THE INPUT →
⟨

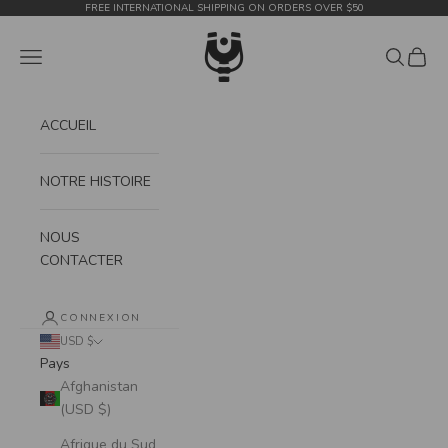
Passer au contenu
FREE INTERNATIONAL SHIPPING ON ORDERS OVER $50
WildTension
Menu
Recherch
Panier
ACCUEIL
NOTRE HISTOIRE
NOUS
CONTACTER
CONNEXION
USD $
Pays
Afghanistan
(USD $)
Afrique du Sud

⟩

INSTRUCTIONS FOR THE TASK →
Copy out exactly the line holding "FREE INTERNATIONAL SHIPPING" and each line after it through the end of the entries, and leave out everything else.

TASK ANSWER →
FREE INTERNATIONAL SHIPPING ON ORDERS OVER $50
WildTension
Menu
Recherch
Panier
ACCUEIL
NOTRE HISTOIRE
NOUS
CONTACTER
CONNEXION
USD $
Pays
Afghanistan
(USD $)
Afrique du Sud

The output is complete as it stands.